Voice AI Knowledge Base Creation Best Practices

Follow me on LinkedIn - AI, GA4, BigQuery

In this guide, I show you what content to include in the knowledge base (KB) versus the global and state-specific prompts when building multi-prompt voice AI agents.

The core objective is to make the voice agent cost-efficient (by enforcing token and latency budgets) without sacrificing its performance.

# Treat the global prompt as the “company playbook,” state prompts as “local playbooks,” and the knowledge base (KB) as the “filing cabinet.”

The global playbook holds rules and behaviours that apply to the agent in every state, state playbooks hold jurisdiction‑specific rules and language, and the filing cabinet stores long‑form reference documents and details agent look up when needed.

# Avoid using the knowledge base for Voice AI Agents, as it can considerably increase latency.

For real-time voice agents, retrieving from a knowledge base adds an extra step (query + embedding lookup + re-ranking) before the model can respond, which measurably increases latency, often enough for callers to notice.

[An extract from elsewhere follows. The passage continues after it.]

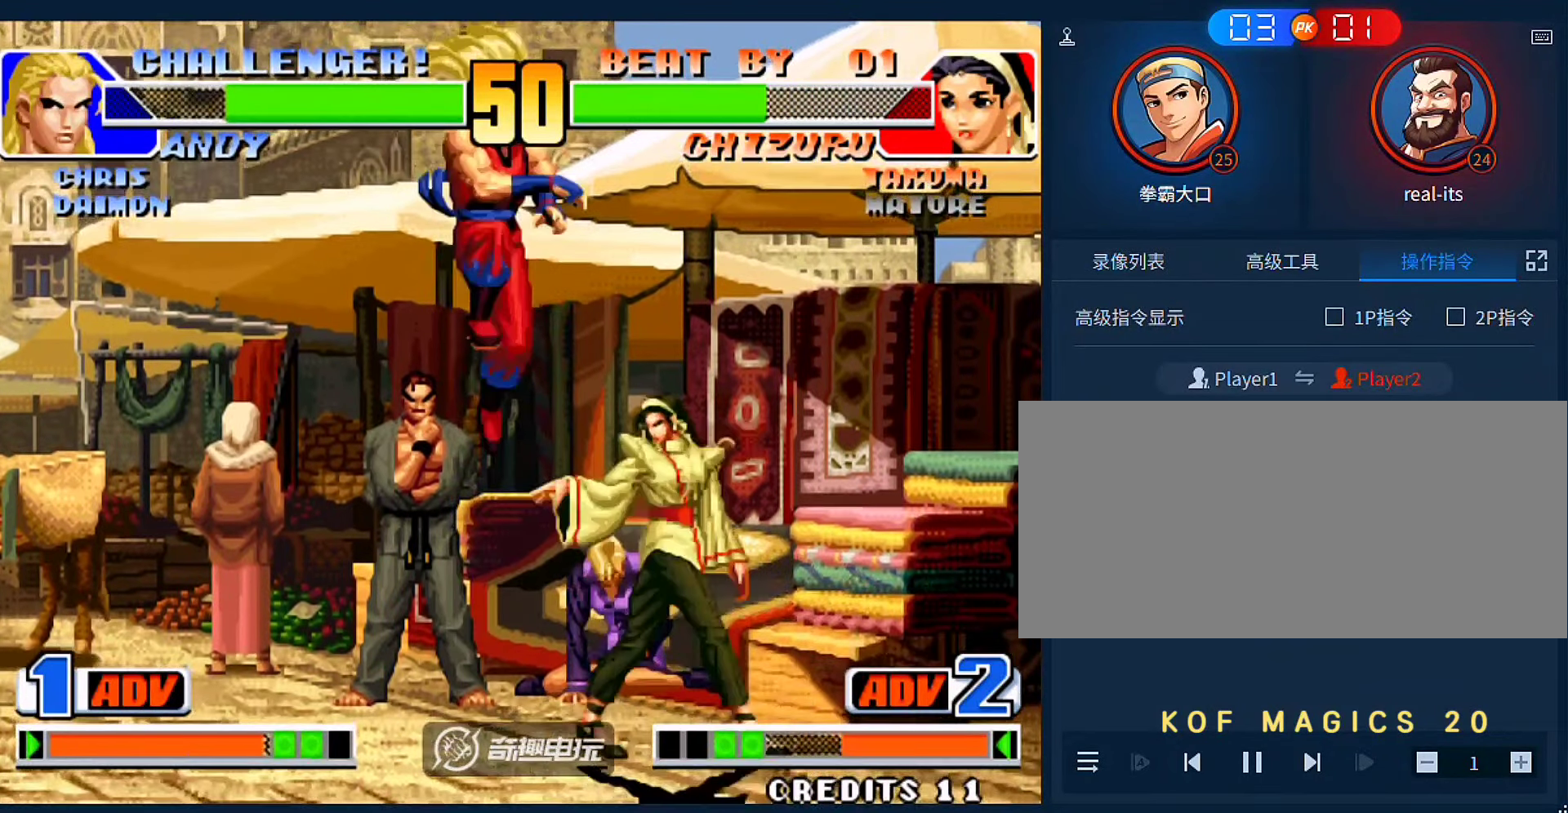
{"dt_ms": 500, "buttons": [], "left_stick": "right", "events": [[183, "C", "down"], [183, "D", "down"], [383, "C", "up"], [383, "D", "up"]]}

One of the best practices for designing voice agents is to avoid using a knowledge base unless you truly need it.

Here is what I meant.

Before adding the KB to the voice agent: 1031-1351 tokens and ~1300 ms latency.

After adding the KB to the voice agent: 1231-2851 tokens and ~1425 ms latency.

Adding the knowledge base considerably increases both the token usage and latency of your voice agent.

Another problem is the RAG your agent uses. If the retrieval is not accurate, your voice agent will answer incorrectly.

Here are the main reasons to be very cautious with knowledge bases in voice agents:

#1 Increased latency per turn.

Every KB lookup adds a retrieval step (query + embedding search + re-ranking) and usually increases context size, which slows down model responses.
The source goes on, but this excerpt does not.